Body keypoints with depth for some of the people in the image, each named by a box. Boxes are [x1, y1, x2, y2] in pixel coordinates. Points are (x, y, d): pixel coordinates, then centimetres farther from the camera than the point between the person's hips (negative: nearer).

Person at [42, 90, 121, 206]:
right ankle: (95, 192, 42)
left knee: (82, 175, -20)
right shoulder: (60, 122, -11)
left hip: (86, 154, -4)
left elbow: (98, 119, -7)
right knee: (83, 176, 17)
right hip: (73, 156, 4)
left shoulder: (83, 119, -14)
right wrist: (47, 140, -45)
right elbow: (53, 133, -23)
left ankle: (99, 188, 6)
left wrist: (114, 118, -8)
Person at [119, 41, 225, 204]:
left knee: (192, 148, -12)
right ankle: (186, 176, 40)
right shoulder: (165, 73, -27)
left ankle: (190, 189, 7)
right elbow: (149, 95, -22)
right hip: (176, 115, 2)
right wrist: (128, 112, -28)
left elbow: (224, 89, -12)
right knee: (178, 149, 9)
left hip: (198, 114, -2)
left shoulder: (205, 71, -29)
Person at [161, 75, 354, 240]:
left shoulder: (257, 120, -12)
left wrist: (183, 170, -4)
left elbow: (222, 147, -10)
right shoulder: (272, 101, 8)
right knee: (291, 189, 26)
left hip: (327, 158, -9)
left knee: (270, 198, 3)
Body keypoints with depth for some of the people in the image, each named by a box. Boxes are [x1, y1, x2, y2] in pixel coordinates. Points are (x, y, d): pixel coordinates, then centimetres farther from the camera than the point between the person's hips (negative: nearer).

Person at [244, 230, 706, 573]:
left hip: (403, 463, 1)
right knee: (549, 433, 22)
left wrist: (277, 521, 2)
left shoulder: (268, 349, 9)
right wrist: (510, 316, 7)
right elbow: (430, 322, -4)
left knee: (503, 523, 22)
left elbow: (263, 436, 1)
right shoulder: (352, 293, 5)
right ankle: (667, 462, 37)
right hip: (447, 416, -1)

++++++++

Work instructions: Copy all of the lines above, swapping every "centimetres" for "cm" and keeping the rest unchanged.

Result of this task:
Body keypoints with depth for some of the people in the image, each named by a box. Boxes are [x1, y1, x2, y2] in pixel coordinates. Points are (x, y, d): pixel coordinates, then cm farther from the camera than the point between the person's hips (negative: nearer).

Person at [42, 90, 121, 206]:
right ankle: (95, 192, 42)
left knee: (82, 175, -20)
right shoulder: (60, 122, -11)
left hip: (86, 154, -4)
left elbow: (98, 119, -7)
right knee: (83, 176, 17)
right hip: (73, 156, 4)
left shoulder: (83, 119, -14)
right wrist: (47, 140, -45)
right elbow: (53, 133, -23)
left ankle: (99, 188, 6)
left wrist: (114, 118, -8)
Person at [119, 41, 225, 204]:
left knee: (192, 148, -12)
right ankle: (186, 176, 40)
right shoulder: (165, 73, -27)
left ankle: (190, 189, 7)
right elbow: (149, 95, -22)
right hip: (176, 115, 2)
right wrist: (128, 112, -28)
left elbow: (224, 89, -12)
right knee: (178, 149, 9)
left hip: (198, 114, -2)
left shoulder: (205, 71, -29)
Person at [161, 75, 354, 240]:
left shoulder: (257, 120, -12)
left wrist: (183, 170, -4)
left elbow: (222, 147, -10)
right shoulder: (272, 101, 8)
right knee: (291, 189, 26)
left hip: (327, 158, -9)
left knee: (270, 198, 3)
Body keypoints with depth for some of the people in the image, each named by a box. Boxes are [x1, y1, x2, y2] in pixel coordinates. Points are (x, y, d): pixel coordinates, then cm farther from the camera than the point between the person's hips (negative: nearer).

Person at [244, 230, 706, 573]:
left hip: (403, 463, 1)
right knee: (549, 433, 22)
left wrist: (277, 521, 2)
left shoulder: (268, 349, 9)
right wrist: (510, 316, 7)
right elbow: (430, 322, -4)
left knee: (503, 523, 22)
left elbow: (263, 436, 1)
right shoulder: (352, 293, 5)
right ankle: (667, 462, 37)
right hip: (447, 416, -1)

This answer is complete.